§ Exercise description
Return each line, exactly as given, from the one containing "X45219786Y-73998840D01*" through the end of the entries below, and skip the rest.

Hardware design source files:

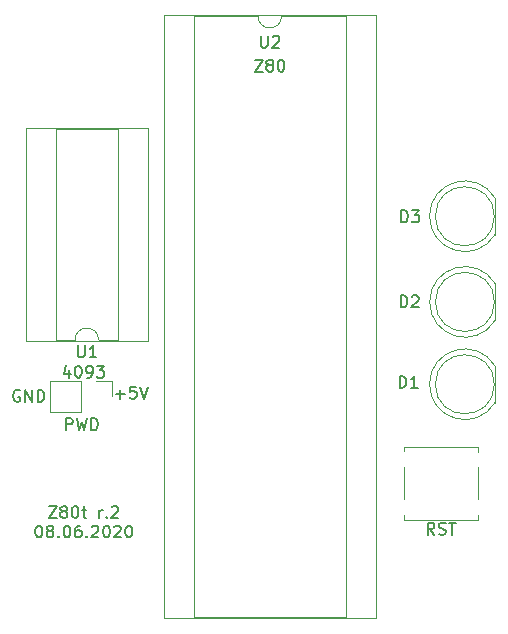
<source format=gbr>
G04 #@! TF.GenerationSoftware,KiCad,Pcbnew,(5.1.6)-1*
G04 #@! TF.CreationDate,2020-06-08T09:52:31+03:00*
G04 #@! TF.ProjectId,Z80,5a38302e-6b69-4636-9164-5f7063625858,rev?*
G04 #@! TF.SameCoordinates,Original*
G04 #@! TF.FileFunction,Legend,Top*
G04 #@! TF.FilePolarity,Positive*
%FSLAX46Y46*%
G04 Gerber Fmt 4.6, Leading zero omitted, Abs format (unit mm)*
G04 Created by KiCad (PCBNEW (5.1.6)-1) date 2020-06-08 09:52:31*
%MOMM*%
%LPD*%
G01*
G04 APERTURE LIST*
%ADD10C,0.150000*%
%ADD11C,0.120000*%
G04 APERTURE END LIST*
D10*
X41310655Y-71643620D02*
X41215417Y-71596000D01*
X41072560Y-71596000D01*
X40929702Y-71643620D01*
X40834464Y-71738858D01*
X40786845Y-71834096D01*
X40739226Y-72024572D01*
X40739226Y-72167429D01*
X40786845Y-72357905D01*
X40834464Y-72453143D01*
X40929702Y-72548381D01*
X41072560Y-72596000D01*
X41167798Y-72596000D01*
X41310655Y-72548381D01*
X41358274Y-72500762D01*
X41358274Y-72167429D01*
X41167798Y-72167429D01*
X41786845Y-72596000D02*
X41786845Y-71596000D01*
X42358274Y-72596000D01*
X42358274Y-71596000D01*
X42834464Y-72596000D02*
X42834464Y-71596000D01*
X43072560Y-71596000D01*
X43215417Y-71643620D01*
X43310655Y-71738858D01*
X43358274Y-71834096D01*
X43405893Y-72024572D01*
X43405893Y-72167429D01*
X43358274Y-72357905D01*
X43310655Y-72453143D01*
X43215417Y-72548381D01*
X43072560Y-72596000D01*
X42834464Y-72596000D01*
X49440625Y-71945808D02*
X50202530Y-71945808D01*
X49821578Y-72326760D02*
X49821578Y-71564856D01*
X51154911Y-71326760D02*
X50678720Y-71326760D01*
X50631101Y-71802951D01*
X50678720Y-71755332D01*
X50773959Y-71707713D01*
X51012054Y-71707713D01*
X51107292Y-71755332D01*
X51154911Y-71802951D01*
X51202530Y-71898189D01*
X51202530Y-72136284D01*
X51154911Y-72231522D01*
X51107292Y-72279141D01*
X51012054Y-72326760D01*
X50773959Y-72326760D01*
X50678720Y-72279141D01*
X50631101Y-72231522D01*
X51488244Y-71326760D02*
X51821578Y-72326760D01*
X52154911Y-71326760D01*
X43759809Y-81431380D02*
X44426476Y-81431380D01*
X43759809Y-82431380D01*
X44426476Y-82431380D01*
X44950285Y-81859952D02*
X44855047Y-81812333D01*
X44807428Y-81764714D01*
X44759809Y-81669476D01*
X44759809Y-81621857D01*
X44807428Y-81526619D01*
X44855047Y-81479000D01*
X44950285Y-81431380D01*
X45140761Y-81431380D01*
X45236000Y-81479000D01*
X45283619Y-81526619D01*
X45331238Y-81621857D01*
X45331238Y-81669476D01*
X45283619Y-81764714D01*
X45236000Y-81812333D01*
X45140761Y-81859952D01*
X44950285Y-81859952D01*
X44855047Y-81907571D01*
X44807428Y-81955190D01*
X44759809Y-82050428D01*
X44759809Y-82240904D01*
X44807428Y-82336142D01*
X44855047Y-82383761D01*
X44950285Y-82431380D01*
X45140761Y-82431380D01*
X45236000Y-82383761D01*
X45283619Y-82336142D01*
X45331238Y-82240904D01*
X45331238Y-82050428D01*
X45283619Y-81955190D01*
X45236000Y-81907571D01*
X45140761Y-81859952D01*
X45950285Y-81431380D02*
X46045523Y-81431380D01*
X46140761Y-81479000D01*
X46188380Y-81526619D01*
X46236000Y-81621857D01*
X46283619Y-81812333D01*
X46283619Y-82050428D01*
X46236000Y-82240904D01*
X46188380Y-82336142D01*
X46140761Y-82383761D01*
X46045523Y-82431380D01*
X45950285Y-82431380D01*
X45855047Y-82383761D01*
X45807428Y-82336142D01*
X45759809Y-82240904D01*
X45712190Y-82050428D01*
X45712190Y-81812333D01*
X45759809Y-81621857D01*
X45807428Y-81526619D01*
X45855047Y-81479000D01*
X45950285Y-81431380D01*
X46569333Y-81764714D02*
X46950285Y-81764714D01*
X46712190Y-81431380D02*
X46712190Y-82288523D01*
X46759809Y-82383761D01*
X46855047Y-82431380D01*
X46950285Y-82431380D01*
X48045523Y-82431380D02*
X48045523Y-81764714D01*
X48045523Y-81955190D02*
X48093142Y-81859952D01*
X48140761Y-81812333D01*
X48236000Y-81764714D01*
X48331238Y-81764714D01*
X48664571Y-82336142D02*
X48712190Y-82383761D01*
X48664571Y-82431380D01*
X48616952Y-82383761D01*
X48664571Y-82336142D01*
X48664571Y-82431380D01*
X49093142Y-81526619D02*
X49140761Y-81479000D01*
X49236000Y-81431380D01*
X49474095Y-81431380D01*
X49569333Y-81479000D01*
X49616952Y-81526619D01*
X49664571Y-81621857D01*
X49664571Y-81717095D01*
X49616952Y-81859952D01*
X49045523Y-82431380D01*
X49664571Y-82431380D01*
X42878857Y-83081380D02*
X42974095Y-83081380D01*
X43069333Y-83129000D01*
X43116952Y-83176619D01*
X43164571Y-83271857D01*
X43212190Y-83462333D01*
X43212190Y-83700428D01*
X43164571Y-83890904D01*
X43116952Y-83986142D01*
X43069333Y-84033761D01*
X42974095Y-84081380D01*
X42878857Y-84081380D01*
X42783619Y-84033761D01*
X42736000Y-83986142D01*
X42688380Y-83890904D01*
X42640761Y-83700428D01*
X42640761Y-83462333D01*
X42688380Y-83271857D01*
X42736000Y-83176619D01*
X42783619Y-83129000D01*
X42878857Y-83081380D01*
X43783619Y-83509952D02*
X43688380Y-83462333D01*
X43640761Y-83414714D01*
X43593142Y-83319476D01*
X43593142Y-83271857D01*
X43640761Y-83176619D01*
X43688380Y-83129000D01*
X43783619Y-83081380D01*
X43974095Y-83081380D01*
X44069333Y-83129000D01*
X44116952Y-83176619D01*
X44164571Y-83271857D01*
X44164571Y-83319476D01*
X44116952Y-83414714D01*
X44069333Y-83462333D01*
X43974095Y-83509952D01*
X43783619Y-83509952D01*
X43688380Y-83557571D01*
X43640761Y-83605190D01*
X43593142Y-83700428D01*
X43593142Y-83890904D01*
X43640761Y-83986142D01*
X43688380Y-84033761D01*
X43783619Y-84081380D01*
X43974095Y-84081380D01*
X44069333Y-84033761D01*
X44116952Y-83986142D01*
X44164571Y-83890904D01*
X44164571Y-83700428D01*
X44116952Y-83605190D01*
X44069333Y-83557571D01*
X43974095Y-83509952D01*
X44593142Y-83986142D02*
X44640761Y-84033761D01*
X44593142Y-84081380D01*
X44545523Y-84033761D01*
X44593142Y-83986142D01*
X44593142Y-84081380D01*
X45259809Y-83081380D02*
X45355047Y-83081380D01*
X45450285Y-83129000D01*
X45497904Y-83176619D01*
X45545523Y-83271857D01*
X45593142Y-83462333D01*
X45593142Y-83700428D01*
X45545523Y-83890904D01*
X45497904Y-83986142D01*
X45450285Y-84033761D01*
X45355047Y-84081380D01*
X45259809Y-84081380D01*
X45164571Y-84033761D01*
X45116952Y-83986142D01*
X45069333Y-83890904D01*
X45021714Y-83700428D01*
X45021714Y-83462333D01*
X45069333Y-83271857D01*
X45116952Y-83176619D01*
X45164571Y-83129000D01*
X45259809Y-83081380D01*
X46450285Y-83081380D02*
X46259809Y-83081380D01*
X46164571Y-83129000D01*
X46116952Y-83176619D01*
X46021714Y-83319476D01*
X45974095Y-83509952D01*
X45974095Y-83890904D01*
X46021714Y-83986142D01*
X46069333Y-84033761D01*
X46164571Y-84081380D01*
X46355047Y-84081380D01*
X46450285Y-84033761D01*
X46497904Y-83986142D01*
X46545523Y-83890904D01*
X46545523Y-83652809D01*
X46497904Y-83557571D01*
X46450285Y-83509952D01*
X46355047Y-83462333D01*
X46164571Y-83462333D01*
X46069333Y-83509952D01*
X46021714Y-83557571D01*
X45974095Y-83652809D01*
X46974095Y-83986142D02*
X47021714Y-84033761D01*
X46974095Y-84081380D01*
X46926476Y-84033761D01*
X46974095Y-83986142D01*
X46974095Y-84081380D01*
X47402666Y-83176619D02*
X47450285Y-83129000D01*
X47545523Y-83081380D01*
X47783619Y-83081380D01*
X47878857Y-83129000D01*
X47926476Y-83176619D01*
X47974095Y-83271857D01*
X47974095Y-83367095D01*
X47926476Y-83509952D01*
X47355047Y-84081380D01*
X47974095Y-84081380D01*
X48593142Y-83081380D02*
X48688380Y-83081380D01*
X48783619Y-83129000D01*
X48831238Y-83176619D01*
X48878857Y-83271857D01*
X48926476Y-83462333D01*
X48926476Y-83700428D01*
X48878857Y-83890904D01*
X48831238Y-83986142D01*
X48783619Y-84033761D01*
X48688380Y-84081380D01*
X48593142Y-84081380D01*
X48497904Y-84033761D01*
X48450285Y-83986142D01*
X48402666Y-83890904D01*
X48355047Y-83700428D01*
X48355047Y-83462333D01*
X48402666Y-83271857D01*
X48450285Y-83176619D01*
X48497904Y-83129000D01*
X48593142Y-83081380D01*
X49307428Y-83176619D02*
X49355047Y-83129000D01*
X49450285Y-83081380D01*
X49688380Y-83081380D01*
X49783619Y-83129000D01*
X49831238Y-83176619D01*
X49878857Y-83271857D01*
X49878857Y-83367095D01*
X49831238Y-83509952D01*
X49259809Y-84081380D01*
X49878857Y-84081380D01*
X50497904Y-83081380D02*
X50593142Y-83081380D01*
X50688380Y-83129000D01*
X50736000Y-83176619D01*
X50783619Y-83271857D01*
X50831238Y-83462333D01*
X50831238Y-83700428D01*
X50783619Y-83890904D01*
X50736000Y-83986142D01*
X50688380Y-84033761D01*
X50593142Y-84081380D01*
X50497904Y-84081380D01*
X50402666Y-84033761D01*
X50355047Y-83986142D01*
X50307428Y-83890904D01*
X50259809Y-83700428D01*
X50259809Y-83462333D01*
X50307428Y-83271857D01*
X50355047Y-83176619D01*
X50402666Y-83129000D01*
X50497904Y-83081380D01*
X45497904Y-69889714D02*
X45497904Y-70556380D01*
X45259809Y-69508761D02*
X45021714Y-70223047D01*
X45640761Y-70223047D01*
X46212190Y-69556380D02*
X46307428Y-69556380D01*
X46402666Y-69604000D01*
X46450285Y-69651619D01*
X46497904Y-69746857D01*
X46545523Y-69937333D01*
X46545523Y-70175428D01*
X46497904Y-70365904D01*
X46450285Y-70461142D01*
X46402666Y-70508761D01*
X46307428Y-70556380D01*
X46212190Y-70556380D01*
X46116952Y-70508761D01*
X46069333Y-70461142D01*
X46021714Y-70365904D01*
X45974095Y-70175428D01*
X45974095Y-69937333D01*
X46021714Y-69746857D01*
X46069333Y-69651619D01*
X46116952Y-69604000D01*
X46212190Y-69556380D01*
X47021714Y-70556380D02*
X47212190Y-70556380D01*
X47307428Y-70508761D01*
X47355047Y-70461142D01*
X47450285Y-70318285D01*
X47497904Y-70127809D01*
X47497904Y-69746857D01*
X47450285Y-69651619D01*
X47402666Y-69604000D01*
X47307428Y-69556380D01*
X47116952Y-69556380D01*
X47021714Y-69604000D01*
X46974095Y-69651619D01*
X46926476Y-69746857D01*
X46926476Y-69984952D01*
X46974095Y-70080190D01*
X47021714Y-70127809D01*
X47116952Y-70175428D01*
X47307428Y-70175428D01*
X47402666Y-70127809D01*
X47450285Y-70080190D01*
X47497904Y-69984952D01*
X47831238Y-69556380D02*
X48450285Y-69556380D01*
X48116952Y-69937333D01*
X48259809Y-69937333D01*
X48355047Y-69984952D01*
X48402666Y-70032571D01*
X48450285Y-70127809D01*
X48450285Y-70365904D01*
X48402666Y-70461142D01*
X48355047Y-70508761D01*
X48259809Y-70556380D01*
X47974095Y-70556380D01*
X47878857Y-70508761D01*
X47831238Y-70461142D01*
X61198285Y-43648380D02*
X61864952Y-43648380D01*
X61198285Y-44648380D01*
X61864952Y-44648380D01*
X62388761Y-44076952D02*
X62293523Y-44029333D01*
X62245904Y-43981714D01*
X62198285Y-43886476D01*
X62198285Y-43838857D01*
X62245904Y-43743619D01*
X62293523Y-43696000D01*
X62388761Y-43648380D01*
X62579238Y-43648380D01*
X62674476Y-43696000D01*
X62722095Y-43743619D01*
X62769714Y-43838857D01*
X62769714Y-43886476D01*
X62722095Y-43981714D01*
X62674476Y-44029333D01*
X62579238Y-44076952D01*
X62388761Y-44076952D01*
X62293523Y-44124571D01*
X62245904Y-44172190D01*
X62198285Y-44267428D01*
X62198285Y-44457904D01*
X62245904Y-44553142D01*
X62293523Y-44600761D01*
X62388761Y-44648380D01*
X62579238Y-44648380D01*
X62674476Y-44600761D01*
X62722095Y-44553142D01*
X62769714Y-44457904D01*
X62769714Y-44267428D01*
X62722095Y-44172190D01*
X62674476Y-44124571D01*
X62579238Y-44076952D01*
X63388761Y-43648380D02*
X63484000Y-43648380D01*
X63579238Y-43696000D01*
X63626857Y-43743619D01*
X63674476Y-43838857D01*
X63722095Y-44029333D01*
X63722095Y-44267428D01*
X63674476Y-44457904D01*
X63626857Y-44553142D01*
X63579238Y-44600761D01*
X63484000Y-44648380D01*
X63388761Y-44648380D01*
X63293523Y-44600761D01*
X63245904Y-44553142D01*
X63198285Y-44457904D01*
X63150666Y-44267428D01*
X63150666Y-44029333D01*
X63198285Y-43838857D01*
X63245904Y-43743619D01*
X63293523Y-43696000D01*
X63388761Y-43648380D01*
D11*
X81494000Y-56896000D02*
G75*
G03*
X81494000Y-56896000I-2500000J0D01*
G01*
X81554000Y-58441000D02*
X81554000Y-55351000D01*
X76004000Y-56896462D02*
G75*
G02*
X81554000Y-55351170I2990000J462D01*
G01*
X76004000Y-56895538D02*
G75*
G03*
X81554000Y-58440830I2990000J-462D01*
G01*
X81504160Y-64147700D02*
G75*
G03*
X81504160Y-64147700I-2500000J0D01*
G01*
X81564160Y-65692700D02*
X81564160Y-62602700D01*
X76014160Y-64148162D02*
G75*
G02*
X81564160Y-62602870I2990000J462D01*
G01*
X76014160Y-64147238D02*
G75*
G03*
X81564160Y-65692530I2990000J-462D01*
G01*
X81494000Y-71120000D02*
G75*
G03*
X81494000Y-71120000I-2500000J0D01*
G01*
X81554000Y-72665000D02*
X81554000Y-69575000D01*
X76004000Y-71120462D02*
G75*
G02*
X81554000Y-69575170I2990000J462D01*
G01*
X76004000Y-71119538D02*
G75*
G03*
X81554000Y-72664830I2990000J-462D01*
G01*
X71434000Y-39885000D02*
X53534000Y-39885000D01*
X71434000Y-90925000D02*
X71434000Y-39885000D01*
X53534000Y-90925000D02*
X71434000Y-90925000D01*
X53534000Y-39885000D02*
X53534000Y-90925000D01*
X68944000Y-39945000D02*
X63484000Y-39945000D01*
X68944000Y-90865000D02*
X68944000Y-39945000D01*
X56024000Y-90865000D02*
X68944000Y-90865000D01*
X56024000Y-39945000D02*
X56024000Y-90865000D01*
X61484000Y-39945000D02*
X56024000Y-39945000D01*
X63484000Y-39945000D02*
G75*
G02*
X61484000Y-39945000I-1000000J0D01*
G01*
X41850000Y-67430000D02*
X52130000Y-67430000D01*
X41850000Y-49410000D02*
X41850000Y-67430000D01*
X52130000Y-49410000D02*
X41850000Y-49410000D01*
X52130000Y-67430000D02*
X52130000Y-49410000D01*
X44340000Y-67370000D02*
X45990000Y-67370000D01*
X44340000Y-49470000D02*
X44340000Y-67370000D01*
X49640000Y-49470000D02*
X44340000Y-49470000D01*
X49640000Y-67370000D02*
X49640000Y-49470000D01*
X47990000Y-67370000D02*
X49640000Y-67370000D01*
X45990000Y-67370000D02*
G75*
G02*
X47990000Y-67370000I1000000J0D01*
G01*
X43882000Y-70806000D02*
X43882000Y-73466000D01*
X46482000Y-70806000D02*
X43882000Y-70806000D01*
X46482000Y-73466000D02*
X43882000Y-73466000D01*
X46482000Y-70806000D02*
X46482000Y-73466000D01*
X47752000Y-70806000D02*
X49082000Y-70806000D01*
X49082000Y-70806000D02*
X49082000Y-72136000D01*
X80112000Y-76852000D02*
X80112000Y-76402000D01*
X80112000Y-76402000D02*
X73812000Y-76402000D01*
X73812000Y-76402000D02*
X73812000Y-76802000D01*
X80112000Y-78152000D02*
X80112000Y-80852000D01*
X73812000Y-80852000D02*
X73812000Y-78152000D01*
X80112000Y-82602000D02*
X73812000Y-82602000D01*
X73812000Y-82602000D02*
X73812000Y-82152000D01*
X80112000Y-82152000D02*
X80112000Y-82602000D01*
D10*
X73602624Y-57399180D02*
X73602624Y-56399180D01*
X73840720Y-56399180D01*
X73983577Y-56446800D01*
X74078815Y-56542038D01*
X74126434Y-56637276D01*
X74174053Y-56827752D01*
X74174053Y-56970609D01*
X74126434Y-57161085D01*
X74078815Y-57256323D01*
X73983577Y-57351561D01*
X73840720Y-57399180D01*
X73602624Y-57399180D01*
X74507386Y-56399180D02*
X75126434Y-56399180D01*
X74793100Y-56780133D01*
X74935958Y-56780133D01*
X75031196Y-56827752D01*
X75078815Y-56875371D01*
X75126434Y-56970609D01*
X75126434Y-57208704D01*
X75078815Y-57303942D01*
X75031196Y-57351561D01*
X74935958Y-57399180D01*
X74650243Y-57399180D01*
X74555005Y-57351561D01*
X74507386Y-57303942D01*
X73556904Y-64600080D02*
X73556904Y-63600080D01*
X73795000Y-63600080D01*
X73937857Y-63647700D01*
X74033095Y-63742938D01*
X74080714Y-63838176D01*
X74128333Y-64028652D01*
X74128333Y-64171509D01*
X74080714Y-64361985D01*
X74033095Y-64457223D01*
X73937857Y-64552461D01*
X73795000Y-64600080D01*
X73556904Y-64600080D01*
X74509285Y-63695319D02*
X74556904Y-63647700D01*
X74652142Y-63600080D01*
X74890238Y-63600080D01*
X74985476Y-63647700D01*
X75033095Y-63695319D01*
X75080714Y-63790557D01*
X75080714Y-63885795D01*
X75033095Y-64028652D01*
X74461666Y-64600080D01*
X75080714Y-64600080D01*
X73465464Y-71430140D02*
X73465464Y-70430140D01*
X73703560Y-70430140D01*
X73846417Y-70477760D01*
X73941655Y-70572998D01*
X73989274Y-70668236D01*
X74036893Y-70858712D01*
X74036893Y-71001569D01*
X73989274Y-71192045D01*
X73941655Y-71287283D01*
X73846417Y-71382521D01*
X73703560Y-71430140D01*
X73465464Y-71430140D01*
X74989274Y-71430140D02*
X74417845Y-71430140D01*
X74703560Y-71430140D02*
X74703560Y-70430140D01*
X74608321Y-70572998D01*
X74513083Y-70668236D01*
X74417845Y-70715855D01*
X61722095Y-41616380D02*
X61722095Y-42425904D01*
X61769714Y-42521142D01*
X61817333Y-42568761D01*
X61912571Y-42616380D01*
X62103047Y-42616380D01*
X62198285Y-42568761D01*
X62245904Y-42521142D01*
X62293523Y-42425904D01*
X62293523Y-41616380D01*
X62722095Y-41711619D02*
X62769714Y-41664000D01*
X62864952Y-41616380D01*
X63103047Y-41616380D01*
X63198285Y-41664000D01*
X63245904Y-41711619D01*
X63293523Y-41806857D01*
X63293523Y-41902095D01*
X63245904Y-42044952D01*
X62674476Y-42616380D01*
X63293523Y-42616380D01*
X46228095Y-67822380D02*
X46228095Y-68631904D01*
X46275714Y-68727142D01*
X46323333Y-68774761D01*
X46418571Y-68822380D01*
X46609047Y-68822380D01*
X46704285Y-68774761D01*
X46751904Y-68727142D01*
X46799523Y-68631904D01*
X46799523Y-67822380D01*
X47799523Y-68822380D02*
X47228095Y-68822380D01*
X47513809Y-68822380D02*
X47513809Y-67822380D01*
X47418571Y-67965238D01*
X47323333Y-68060476D01*
X47228095Y-68108095D01*
X45219786Y-74998840D02*
X45219786Y-73998840D01*
X45600739Y-73998840D01*
X45695977Y-74046460D01*
X45743596Y-74094079D01*
X45791215Y-74189317D01*
X45791215Y-74332174D01*
X45743596Y-74427412D01*
X45695977Y-74475031D01*
X45600739Y-74522650D01*
X45219786Y-74522650D01*
X46124548Y-73998840D02*
X46362643Y-74998840D01*
X46553120Y-74284555D01*
X46743596Y-74998840D01*
X46981691Y-73998840D01*
X47362643Y-74998840D02*
X47362643Y-73998840D01*
X47600739Y-73998840D01*
X47743596Y-74046460D01*
X47838834Y-74141698D01*
X47886453Y-74236936D01*
X47934072Y-74427412D01*
X47934072Y-74570269D01*
X47886453Y-74760745D01*
X47838834Y-74855983D01*
X47743596Y-74951221D01*
X47600739Y-74998840D01*
X47362643Y-74998840D01*
X76414380Y-83854380D02*
X76081047Y-83378190D01*
X75842952Y-83854380D02*
X75842952Y-82854380D01*
X76223904Y-82854380D01*
X76319142Y-82902000D01*
X76366761Y-82949619D01*
X76414380Y-83044857D01*
X76414380Y-83187714D01*
X76366761Y-83282952D01*
X76319142Y-83330571D01*
X76223904Y-83378190D01*
X75842952Y-83378190D01*
X76795333Y-83806761D02*
X76938190Y-83854380D01*
X77176285Y-83854380D01*
X77271523Y-83806761D01*
X77319142Y-83759142D01*
X77366761Y-83663904D01*
X77366761Y-83568666D01*
X77319142Y-83473428D01*
X77271523Y-83425809D01*
X77176285Y-83378190D01*
X76985809Y-83330571D01*
X76890571Y-83282952D01*
X76842952Y-83235333D01*
X76795333Y-83140095D01*
X76795333Y-83044857D01*
X76842952Y-82949619D01*
X76890571Y-82902000D01*
X76985809Y-82854380D01*
X77223904Y-82854380D01*
X77366761Y-82902000D01*
X77652476Y-82854380D02*
X78223904Y-82854380D01*
X77938190Y-83854380D02*
X77938190Y-82854380D01*
M02*

</source>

§ Output of the task
X45219786Y-73998840D01*
X45600739Y-73998840D01*
X45695977Y-74046460D01*
X45743596Y-74094079D01*
X45791215Y-74189317D01*
X45791215Y-74332174D01*
X45743596Y-74427412D01*
X45695977Y-74475031D01*
X45600739Y-74522650D01*
X45219786Y-74522650D01*
X46124548Y-73998840D02*
X46362643Y-74998840D01*
X46553120Y-74284555D01*
X46743596Y-74998840D01*
X46981691Y-73998840D01*
X47362643Y-74998840D02*
X47362643Y-73998840D01*
X47600739Y-73998840D01*
X47743596Y-74046460D01*
X47838834Y-74141698D01*
X47886453Y-74236936D01*
X47934072Y-74427412D01*
X47934072Y-74570269D01*
X47886453Y-74760745D01*
X47838834Y-74855983D01*
X47743596Y-74951221D01*
X47600739Y-74998840D01*
X47362643Y-74998840D01*
X76414380Y-83854380D02*
X76081047Y-83378190D01*
X75842952Y-83854380D02*
X75842952Y-82854380D01*
X76223904Y-82854380D01*
X76319142Y-82902000D01*
X76366761Y-82949619D01*
X76414380Y-83044857D01*
X76414380Y-83187714D01*
X76366761Y-83282952D01*
X76319142Y-83330571D01*
X76223904Y-83378190D01*
X75842952Y-83378190D01*
X76795333Y-83806761D02*
X76938190Y-83854380D01*
X77176285Y-83854380D01*
X77271523Y-83806761D01*
X77319142Y-83759142D01*
X77366761Y-83663904D01*
X77366761Y-83568666D01*
X77319142Y-83473428D01*
X77271523Y-83425809D01*
X77176285Y-83378190D01*
X76985809Y-83330571D01*
X76890571Y-83282952D01*
X76842952Y-83235333D01*
X76795333Y-83140095D01*
X76795333Y-83044857D01*
X76842952Y-82949619D01*
X76890571Y-82902000D01*
X76985809Y-82854380D01*
X77223904Y-82854380D01*
X77366761Y-82902000D01*
X77652476Y-82854380D02*
X78223904Y-82854380D01*
X77938190Y-83854380D02*
X77938190Y-82854380D01*
M02*

</source>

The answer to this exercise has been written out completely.